Przykłady funduszy portfelowych? Jest ich sporo i oferują je najbardziej znane firmy inwestycyjne. Poniżej kilka przykładów, które oczywiście nie wyczerpują tematu. Ale to jest absolutna pierwsza liga światowa tego typu rozwiązań:
>>> BlackRock (fundusze ESG Multi-Asset Portfolio w kilku wariantach: od przeważonego obligacjami portfela Conservative przez Moderate do Growth, czyli zawierającego najwięcej akcji),
>>> Vanguard (funudusze LifeStrategy, od 20% do 80% akcji, reszta to obligacje),
>>> Lyxor (fundusze Portfolio Strategy w kilku wariantach, od Defensive do Offensive).
Fundusze portfelowe: dlaczego warto rozważyć taką inwestycję?
Wykorzystanie funduszu portfelowego nie zawsze przyniesie tak dobry efekt jak samodzielne zbudowanie portfela inwestycji przez doświadczonego inwestora. Taki fundusz to oczywiście dodatkowy pośrednik, którego usługi kosztują (opłaty za zarządzanie), ale za to my oszczędzamy czas, który musielibyśmy poświęcić na konstruowanie portfela i pilnowanie jego struktury (co nie jest, rzecz jasna, zadaniem nie do wykonania, zwłaszcza jeśli chodzi nam po głowie prosty portfel złożony z dwóch globalnych ETF-ów).
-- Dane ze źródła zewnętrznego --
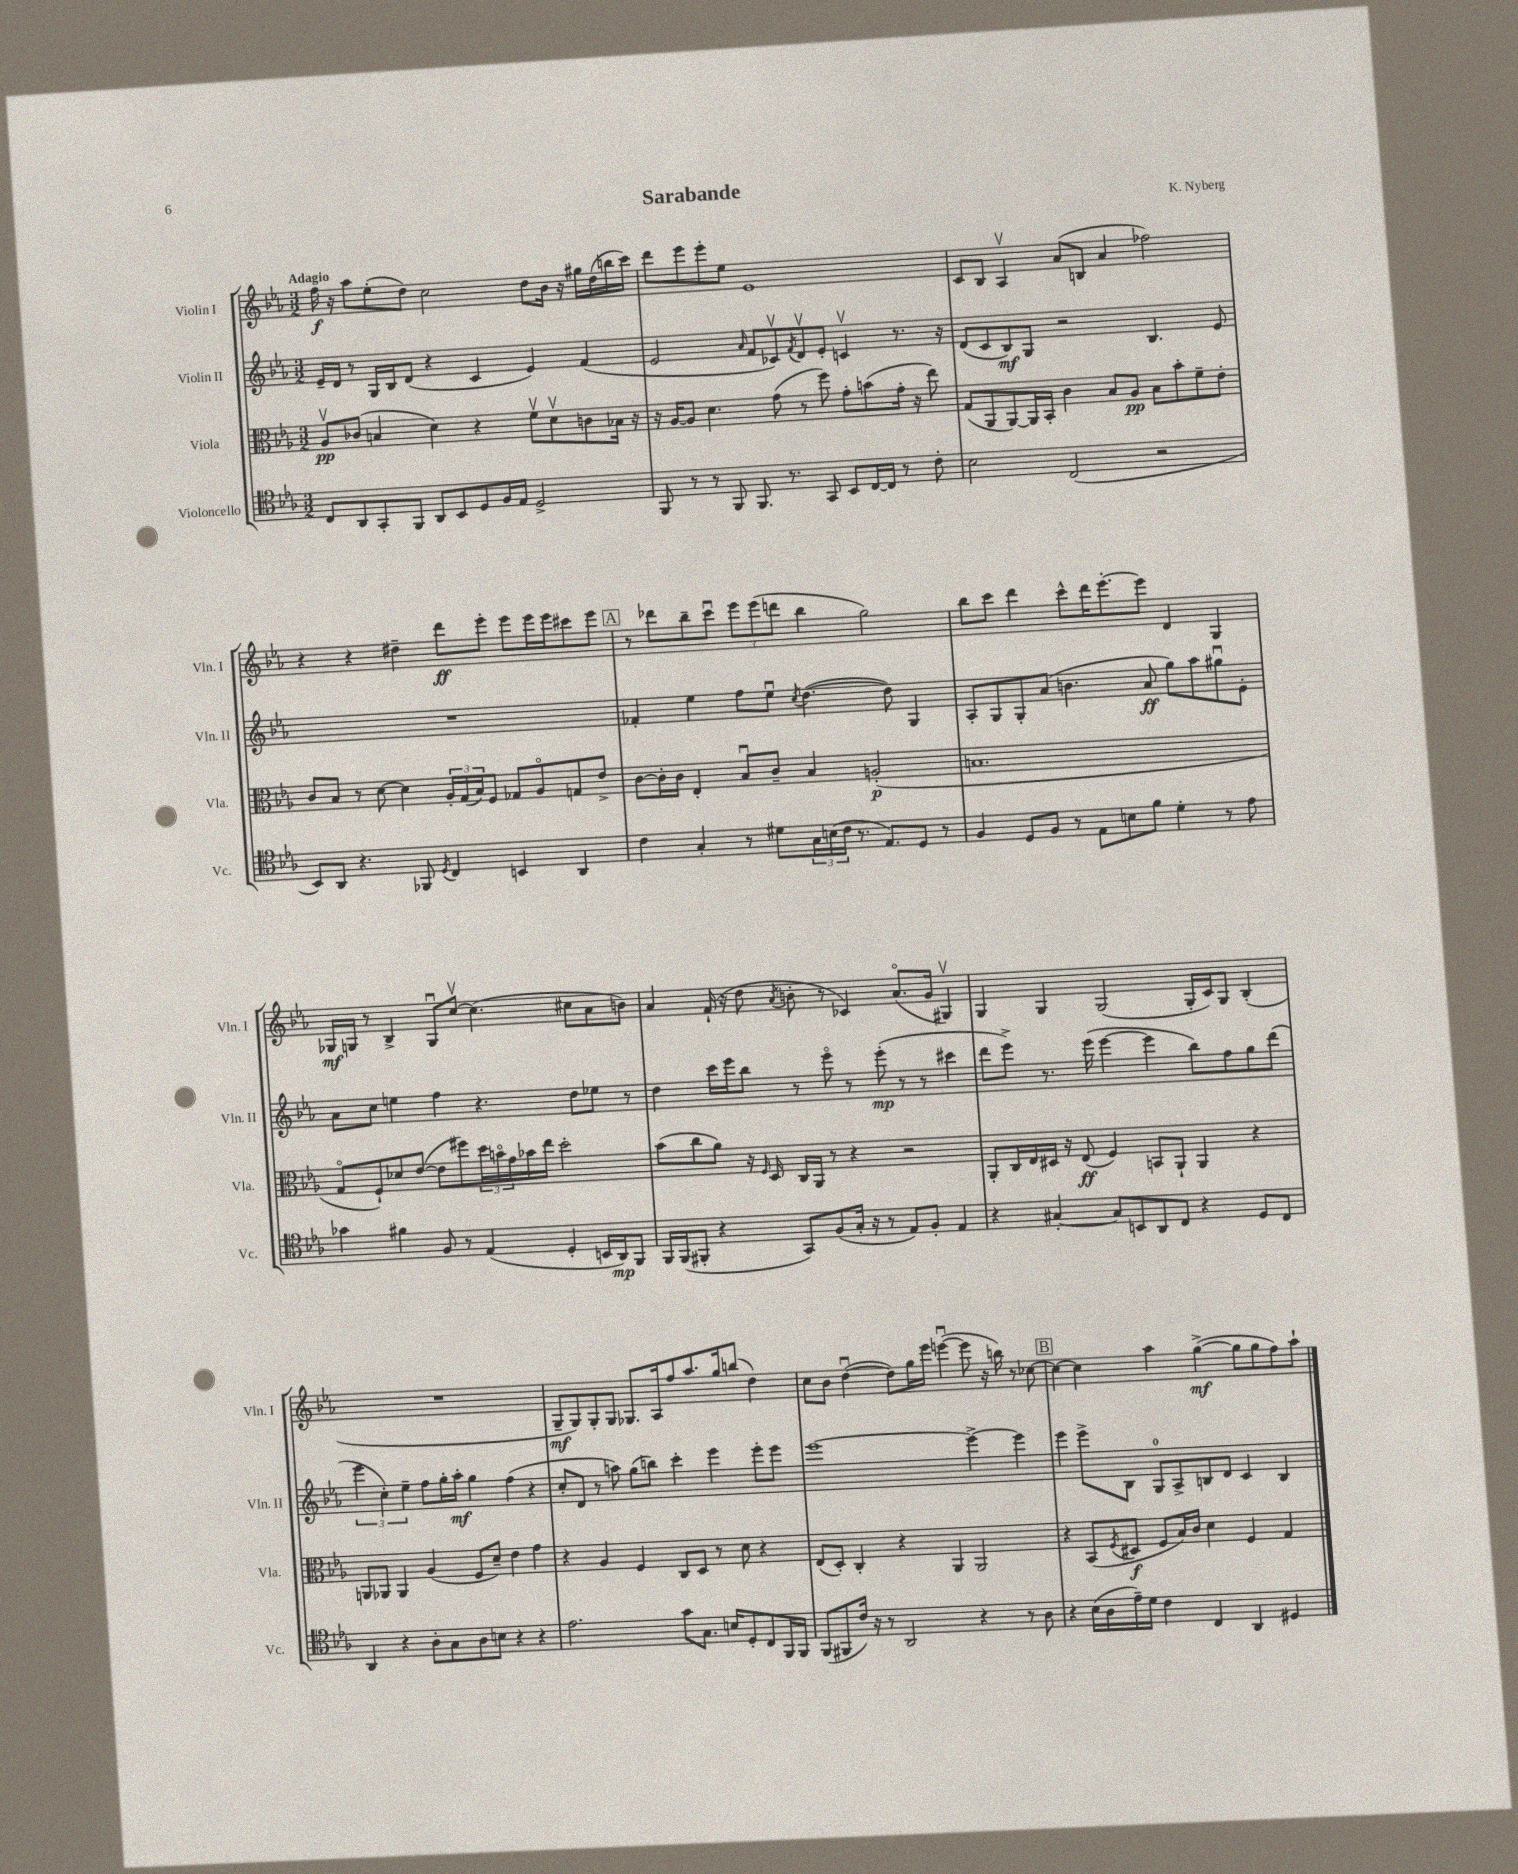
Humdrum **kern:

Jest kilka niepodważalnych zalet takiego inwestowania z punktu widzenia inwestorów indywidualnych:
>>> to jedna z najłatwiejszych metod zakupu całego portfela inwestycyjnego – wystarczy kilka kliknięć;
>>> to jedna z najtańszych form budowy portfela inwestycyjnego – mamy jedną transakcję, opłaty za zarządzanie są niskie, zwłaszcza w funduszach portfelowych opartych na ETF-ach;
>>> to jedna z najbardziej „przyjaznych” form inwestowania oszczędności dla osób, które nie chcą albo nie mogą poświęcać czasu na zarządzanie swoimi inwestycjami – nie wymaga dużej wiedzy o rynku, jedyną decyzją, którą trzeba podjąć, jest ta o wyborze funduszu portfelowego o konkretnym profilu (więcej ETF-ów akcyjnych czy obligacyjnych) oraz o wyborze dostawcy (możemy wybierać spośród kilku potężnych, globalnych asset managerów).
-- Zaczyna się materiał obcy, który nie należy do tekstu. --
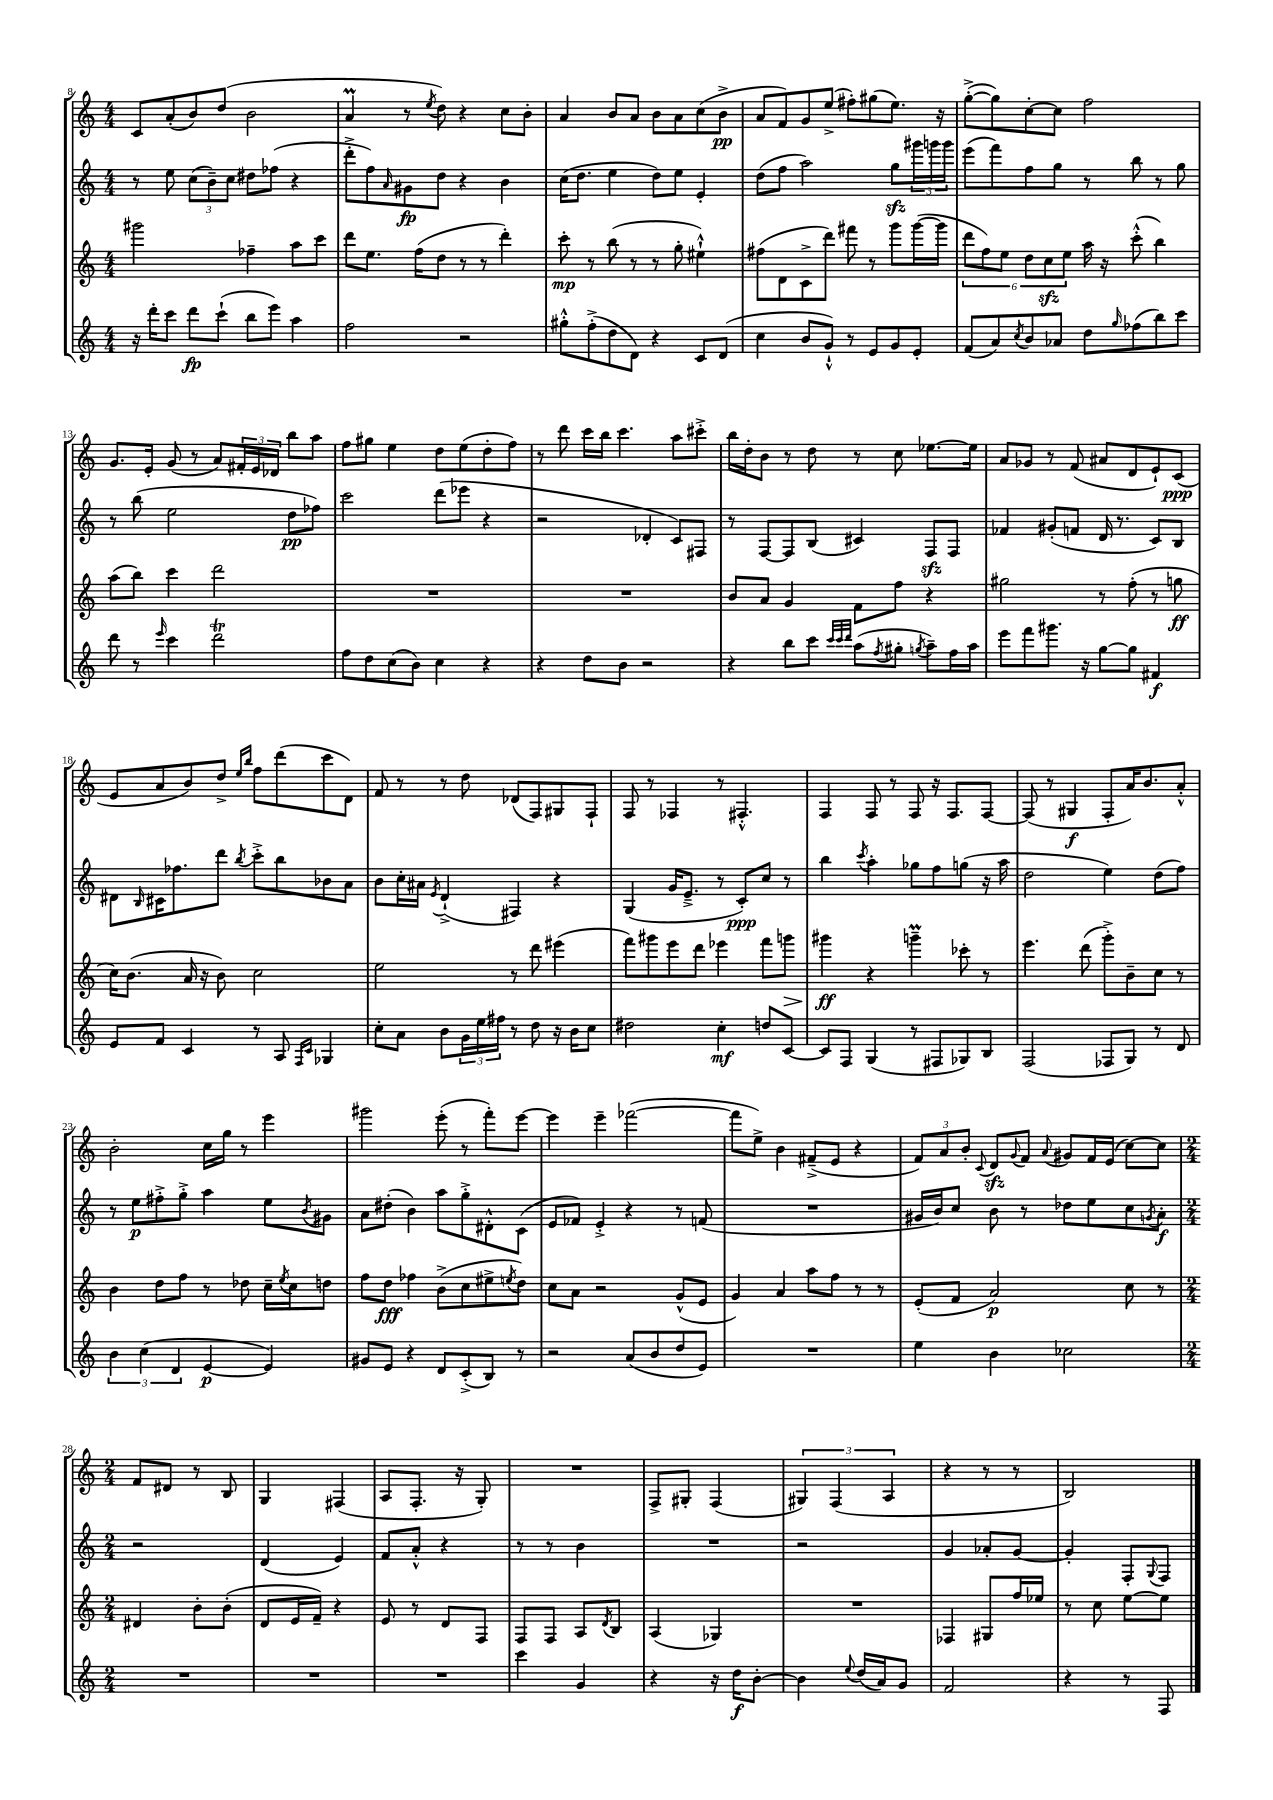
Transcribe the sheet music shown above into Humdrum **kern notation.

Jeśli lubisz uczyć się o inwestowaniu, kontrolować swoje oszczędności i inwestycje, masz własny pomysł na portfel złożony z ETF-ów, funduszy inwestycyjnych albo akcji konkretnych spółek (np. dywidendowych), to fundusz portfelowy być może nie jest Ci potrzebny. Ewentualnie możesz go użyć jako uzupełnienia swojej strategii – coś w rodzaju elementu zmniejszającego wahliwość swojego portfela.
Jeśli jednak nie masz czasu, ochoty ani wiedzy, by się zajmować swoimi inwestycjami, a jednocześnie zdajesz sobie sprawę, że warto inwestować oszczędności, by nie zdewaluowała ich wysoka inflacja – to fundusz portfelowy może być dla Ciebie dobrym rozwiązaniem.